En el esquema inicial del autor, el conjunto se iba a componer de tres partes. Tras describir en la primera la seducción de Juana, la segunda se planteaba, sobre el papel, como un breve episodio puramente narrativo en el que se refirieran de pasada los quince años de matrimonio de Juana transcurridos hasta el momento del desenlace, y, finalmente, la tercera parte volvería a la acción y haría eco a la primera, resolviéndose en ella de modo cruento el conflicto de honor planteado por la seducción inicial.

El resultado respeta solo en parte este planteamiento. Juana es, en efecto, seducida con malas artes por el capitán Montefiore, pero, aunque se enamora realmente de él, renuncia por orgullo a convertirse en su esposa en cuanto, apenas descubierto el engaño, comprende su cobardía y su bajísima catadura moral. Finalmente, apremiada por su madre, de la que luego hablaremos, Juana accede a remediar su honra casándose con Diard, un compañero de armas de Montefiore que acierta a llegar justo a tiempo para recoger los platos rotos en beneficio propio.

Como decíamos, y según consta en los planes de redacción trazados en borradores y cartas personales dirigidas a Zulma Carraud, Balzac pensaba dedicar apenas unas páginas al episodio inicial, que iba a ser un simple planteamiento que permitiera el desarrollo del tema del honor.
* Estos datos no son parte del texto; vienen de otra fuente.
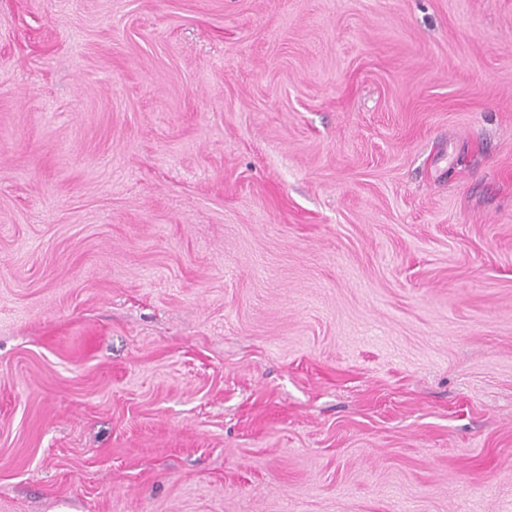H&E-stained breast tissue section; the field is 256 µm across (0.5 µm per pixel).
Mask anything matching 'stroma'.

Ahora bien, de hecho, si consideramos el texto dividiéndolo en las tres partes de las que inicialmente iba a constar (la seducción, el matrimonio forzado y el desenlace), observamos una asimetría curiosa: todo el primer bloque narrativo (la seducción) es igual de largo que las otras dos partes juntas, y, como planteamiento de antecedentes, su gran extensión habría convenido más a una novela de gran formato que a un relato nacido con vocación de brevedad.

A su vez, el segundo bloque, que iba a ser el breve relato en elipsis de los quince años de matrimonio que lleva vividos Juana con Diard cuando se produce la resolución del conflicto, alcanza un desarrollo también mucho mayor de lo que cabía esperar (y sobre todo, de un tono distinto al del resto de la narración); y por fin el tercero y último resuelve la historia, en efecto, recogiendo el tono y los avatares rocambolescos de la primera parte, pero de modo mucho más breve y atropellado de lo que hacía prever la intención del autor.

No es infrecuente que un autor traicione sus planes iniciales de composición, ni hay nada reprochable en ello. Pero es curioso el desarrollo que adquiere esa segunda parte, que transcurre íntegramente en París, y cuyo protagonista en realidad es Diard, el marido de Juana. Balzac se explaya mucho más de lo previsto, seguramente impelido por una fiebre involuntaria que le lleva la mano sola y le hace extenderse al describir el mundo parisino, los afanes de medrar, las maniobras de la sociedad considerada respetable para conseguir bienes y prebendas, para obtener favores pagados con sobornos y con toda clase de artimañas, tal vez legales, pero moralmente rastreras, si no delictivas.

Dentro de este mundo, la pureza del honor de Juana no tiene cabida, de modo que ella se mantiene al margen; aparece tan solo como anfitriona consorte de las fiestas sociales que se dan en su casa, y cede el protagonismo a Diard, el mediocre que lo intenta todo —y todo en vano, por supuesto— para encumbrarse en sociedad y acceder a algún cargo de relumbrón que le proporcione el dinero necesario para ganarse el respeto social que no le granjea la cortedad declarada de sus capacidades.

El texto —no podía ser menos— acaba de manera trágica: Diard se da al juego, se reencuentra accidentalmente con Montefiore en una timba y, finalmente, lo mata a traición para robarle un dinero (y seguramente también en venganza tardía y desplazada por la infelicidad de su matrimonio con Juana y por haber engendrado en ella un primer hijo al que ella visiblemente adora, a pesar de sus vanos intentos de disimularlo). De regreso a su casa, acosado por la justicia, Diard planea huir cobardemente, pero Juana lo mata sin vacilar con sus propias manos para librar a sus hijos de la ignominia que les supondría vivir con el estigma de la cobardía de su padre.